***** Document section *****
TSS (operating system)

TSS
DeveloperIBM
Working stateDiscontinued
Source modelSource available
Initial release1967; 57 years ago (1967)
Available inEnglish
PlatformsSystem/360 Model 67, System/370 models with DAT
Default
user interface
Command-line interface
LicenseTSS/360: free
TSS/370: Proprietary
IBM System/360 Model 67-2. This is the computer model on which TSS/360 would have run

The IBM Time Sharing System TSS/360 is a discontinued early time-sharing operating system designed exclusively for a special model of the System/360 line of mainframes, the Model 67. Made available on a trial basis to a limited set of customers in 1967, it was never officially released as a supported product by IBM. TSS pioneered a number of novel features, some of which later appeared in more popular systems such as MVS. TSS was migrated to System/370 and 303x systems, but despite its many advances and novel capabilities, TSS failed to meet expectations and was eventually canceled. The Resident Supervisor of TSS/370 was used as the basis for a port of UNIX to the IBM mainframe.[1] TSS/360 also inspired the development of the TSS/8 operating system.[2]

  1. ^ Felton, W. A.; Miller, G. L.; Milner, J. M. (October 1984). "The UNIX System : A UNIX System Implementation for System/370". AT&T Bell Laboratories Technical Journal. 63 (8): 1751–1767. doi:10.1002/j.1538-7305.1984.tb00063.x. S2CID 7425099.
*****
● Task statement:
Please pick up the article on the TSS operating system where it stops and carry it on. The entries have no connection to the TSS article.
***** Data for analysis *****
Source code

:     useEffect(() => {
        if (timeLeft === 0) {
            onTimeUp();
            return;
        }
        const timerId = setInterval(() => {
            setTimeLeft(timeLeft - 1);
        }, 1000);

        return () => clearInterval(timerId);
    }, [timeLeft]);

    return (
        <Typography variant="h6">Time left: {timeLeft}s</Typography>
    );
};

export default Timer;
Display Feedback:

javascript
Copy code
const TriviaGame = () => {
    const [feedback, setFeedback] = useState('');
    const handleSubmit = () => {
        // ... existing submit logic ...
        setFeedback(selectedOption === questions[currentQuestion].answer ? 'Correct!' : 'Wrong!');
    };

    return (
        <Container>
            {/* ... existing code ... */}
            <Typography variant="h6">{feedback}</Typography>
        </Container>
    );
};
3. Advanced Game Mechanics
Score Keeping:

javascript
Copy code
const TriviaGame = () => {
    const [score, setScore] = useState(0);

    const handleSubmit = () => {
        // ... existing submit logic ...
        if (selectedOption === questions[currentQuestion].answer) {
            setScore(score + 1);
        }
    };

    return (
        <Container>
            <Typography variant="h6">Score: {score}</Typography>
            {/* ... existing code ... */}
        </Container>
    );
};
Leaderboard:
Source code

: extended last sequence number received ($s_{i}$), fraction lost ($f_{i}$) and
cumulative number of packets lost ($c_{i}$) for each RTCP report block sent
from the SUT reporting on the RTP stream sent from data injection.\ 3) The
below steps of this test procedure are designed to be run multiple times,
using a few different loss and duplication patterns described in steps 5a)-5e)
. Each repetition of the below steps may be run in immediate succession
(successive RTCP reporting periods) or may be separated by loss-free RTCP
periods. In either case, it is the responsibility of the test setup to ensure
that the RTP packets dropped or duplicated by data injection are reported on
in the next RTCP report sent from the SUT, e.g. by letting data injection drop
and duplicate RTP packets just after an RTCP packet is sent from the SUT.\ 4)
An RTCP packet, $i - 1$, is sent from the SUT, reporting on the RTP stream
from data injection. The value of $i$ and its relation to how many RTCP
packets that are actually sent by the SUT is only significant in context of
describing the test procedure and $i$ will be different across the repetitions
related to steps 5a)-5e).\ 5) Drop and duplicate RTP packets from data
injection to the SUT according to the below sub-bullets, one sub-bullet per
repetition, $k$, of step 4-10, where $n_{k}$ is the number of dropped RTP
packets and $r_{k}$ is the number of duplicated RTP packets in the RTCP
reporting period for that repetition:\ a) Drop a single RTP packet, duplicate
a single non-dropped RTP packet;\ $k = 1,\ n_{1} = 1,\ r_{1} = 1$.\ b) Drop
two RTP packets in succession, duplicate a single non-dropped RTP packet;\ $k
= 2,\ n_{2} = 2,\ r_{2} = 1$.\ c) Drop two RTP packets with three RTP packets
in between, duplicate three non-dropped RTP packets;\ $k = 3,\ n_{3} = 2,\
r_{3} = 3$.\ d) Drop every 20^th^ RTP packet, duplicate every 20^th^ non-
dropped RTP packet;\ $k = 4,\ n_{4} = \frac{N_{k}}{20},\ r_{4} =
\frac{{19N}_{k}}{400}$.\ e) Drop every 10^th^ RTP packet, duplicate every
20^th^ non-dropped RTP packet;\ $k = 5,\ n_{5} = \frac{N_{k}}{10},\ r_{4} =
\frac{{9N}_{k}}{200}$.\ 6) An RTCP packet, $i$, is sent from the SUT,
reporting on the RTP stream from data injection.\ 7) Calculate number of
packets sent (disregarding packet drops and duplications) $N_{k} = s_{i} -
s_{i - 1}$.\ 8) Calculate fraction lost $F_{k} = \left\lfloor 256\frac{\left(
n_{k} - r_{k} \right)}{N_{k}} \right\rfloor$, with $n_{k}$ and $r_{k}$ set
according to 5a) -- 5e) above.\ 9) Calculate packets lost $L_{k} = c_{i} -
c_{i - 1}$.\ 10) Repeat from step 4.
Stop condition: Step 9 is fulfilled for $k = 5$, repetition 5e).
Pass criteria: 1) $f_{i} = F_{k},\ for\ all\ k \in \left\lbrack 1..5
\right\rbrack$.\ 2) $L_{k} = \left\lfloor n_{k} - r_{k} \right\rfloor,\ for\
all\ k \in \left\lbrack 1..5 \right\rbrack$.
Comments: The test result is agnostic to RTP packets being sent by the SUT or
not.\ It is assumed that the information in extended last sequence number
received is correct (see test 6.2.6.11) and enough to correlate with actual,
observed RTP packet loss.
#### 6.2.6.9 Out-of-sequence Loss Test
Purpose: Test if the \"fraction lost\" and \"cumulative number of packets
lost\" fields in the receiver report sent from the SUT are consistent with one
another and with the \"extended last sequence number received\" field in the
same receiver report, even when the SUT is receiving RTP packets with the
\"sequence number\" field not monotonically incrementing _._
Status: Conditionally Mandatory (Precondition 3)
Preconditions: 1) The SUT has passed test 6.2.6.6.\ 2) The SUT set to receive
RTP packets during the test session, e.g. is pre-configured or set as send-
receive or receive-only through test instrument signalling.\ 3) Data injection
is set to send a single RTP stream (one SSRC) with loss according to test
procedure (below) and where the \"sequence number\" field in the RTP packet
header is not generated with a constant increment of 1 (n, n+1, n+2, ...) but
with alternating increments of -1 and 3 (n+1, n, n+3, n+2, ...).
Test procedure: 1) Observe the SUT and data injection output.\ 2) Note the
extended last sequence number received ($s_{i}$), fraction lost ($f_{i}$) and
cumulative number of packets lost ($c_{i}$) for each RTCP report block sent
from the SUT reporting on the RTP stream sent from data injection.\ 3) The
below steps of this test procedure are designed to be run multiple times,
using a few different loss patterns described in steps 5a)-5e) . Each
*****
● Answer section:
  2. ^ C. Gordon Bell; J. Craig Mudge; John E. McNamara (12 May 2014). Computer Engineering: A DEC View of Hardware Systems Design. Elsevier Science. p. 180. ISBN 978-1-4832-2110-6. TSS/8 was designed at Carnegie-Mellon University with graduate student Adrian van de Goor, in reaction to the cost, performance, reliability, and complexity of IBM's TSS/360 (for their Model 67). Although the TSS/360 was not marketed, it eventually worked and contributed some ideas and trained thousands for IBM. At Carnegie-Mellon (CMU), a TSS/8 operated until 1974 when the special swapping disk expired. The cost per user or per job tended to be about 1/20 of the TSS/360 system CMU ran.